### RECORD EXTRACTS

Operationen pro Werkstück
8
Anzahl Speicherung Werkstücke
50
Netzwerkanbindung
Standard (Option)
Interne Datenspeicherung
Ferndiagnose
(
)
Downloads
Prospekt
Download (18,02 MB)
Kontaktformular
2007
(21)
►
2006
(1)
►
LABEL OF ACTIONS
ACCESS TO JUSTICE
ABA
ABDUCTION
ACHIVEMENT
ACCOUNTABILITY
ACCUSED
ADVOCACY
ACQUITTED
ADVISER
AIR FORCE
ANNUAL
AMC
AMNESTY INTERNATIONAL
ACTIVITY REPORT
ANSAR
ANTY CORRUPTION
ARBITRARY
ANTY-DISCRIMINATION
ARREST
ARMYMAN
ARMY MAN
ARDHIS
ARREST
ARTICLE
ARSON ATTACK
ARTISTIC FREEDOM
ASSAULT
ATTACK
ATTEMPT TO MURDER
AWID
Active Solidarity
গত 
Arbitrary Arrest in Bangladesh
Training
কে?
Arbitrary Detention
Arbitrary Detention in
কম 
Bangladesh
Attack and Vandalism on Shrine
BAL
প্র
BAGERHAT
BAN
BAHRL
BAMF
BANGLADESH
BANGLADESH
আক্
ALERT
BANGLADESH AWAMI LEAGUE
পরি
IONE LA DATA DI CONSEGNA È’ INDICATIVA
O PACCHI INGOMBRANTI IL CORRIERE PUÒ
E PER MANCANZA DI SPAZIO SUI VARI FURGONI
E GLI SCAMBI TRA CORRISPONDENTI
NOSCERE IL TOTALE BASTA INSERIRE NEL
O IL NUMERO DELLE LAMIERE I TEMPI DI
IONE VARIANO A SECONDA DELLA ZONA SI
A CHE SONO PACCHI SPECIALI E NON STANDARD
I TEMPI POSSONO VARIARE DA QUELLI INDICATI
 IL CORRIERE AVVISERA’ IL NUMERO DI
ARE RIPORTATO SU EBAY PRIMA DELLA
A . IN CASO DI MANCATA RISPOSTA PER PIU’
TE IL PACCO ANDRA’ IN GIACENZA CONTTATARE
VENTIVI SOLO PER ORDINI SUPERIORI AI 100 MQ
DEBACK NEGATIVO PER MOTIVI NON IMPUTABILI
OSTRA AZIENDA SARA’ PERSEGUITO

######

▶ **WHAT TO PRODUCE**
Nothing but the lines from the one containing "Netzwerkanbindung" through the last line of the data above should be given again, each exactly as it stands.

▶ **TASK SOLUTION**
Netzwerkanbindung
Standard (Option)
Interne Datenspeicherung
Ferndiagnose
(
)
Downloads
Prospekt
Download (18,02 MB)
Kontaktformular
2007
(21)
►
2006
(1)
►
LABEL OF ACTIONS
ACCESS TO JUSTICE
ABA
ABDUCTION
ACHIVEMENT
ACCOUNTABILITY
ACCUSED
ADVOCACY
ACQUITTED
ADVISER
AIR FORCE
ANNUAL
AMC
AMNESTY INTERNATIONAL
ACTIVITY REPORT
ANSAR
ANTY CORRUPTION
ARBITRARY
ANTY-DISCRIMINATION
ARREST
ARMYMAN
ARMY MAN
ARDHIS
ARREST
ARTICLE
ARSON ATTACK
ARTISTIC FREEDOM
ASSAULT
ATTACK
ATTEMPT TO MURDER
AWID
Active Solidarity
গত 
Arbitrary Arrest in Bangladesh
Training
কে?
Arbitrary Detention
Arbitrary Detention in
কম 
Bangladesh
Attack and Vandalism on Shrine
BAL
প্র
BAGERHAT
BAN
BAHRL
BAMF
BANGLADESH
BANGLADESH
আক্
ALERT
BANGLADESH AWAMI LEAGUE
পরি
IONE LA DATA DI CONSEGNA È’ INDICATIVA
O PACCHI INGOMBRANTI IL CORRIERE PUÒ
E PER MANCANZA DI SPAZIO SUI VARI FURGONI
E GLI SCAMBI TRA CORRISPONDENTI
NOSCERE IL TOTALE BASTA INSERIRE NEL
O IL NUMERO DELLE LAMIERE I TEMPI DI
IONE VARIANO A SECONDA DELLA ZONA SI
A CHE SONO PACCHI SPECIALI E NON STANDARD
I TEMPI POSSONO VARIARE DA QUELLI INDICATI
 IL CORRIERE AVVISERA’ IL NUMERO DI
ARE RIPORTATO SU EBAY PRIMA DELLA
A . IN CASO DI MANCATA RISPOSTA PER PIU’
TE IL PACCO ANDRA’ IN GIACENZA CONTTATARE
VENTIVI SOLO PER ORDINI SUPERIORI AI 100 MQ
DEBACK NEGATIVO PER MOTIVI NON IMPUTABILI
OSTRA AZIENDA SARA’ PERSEGUITO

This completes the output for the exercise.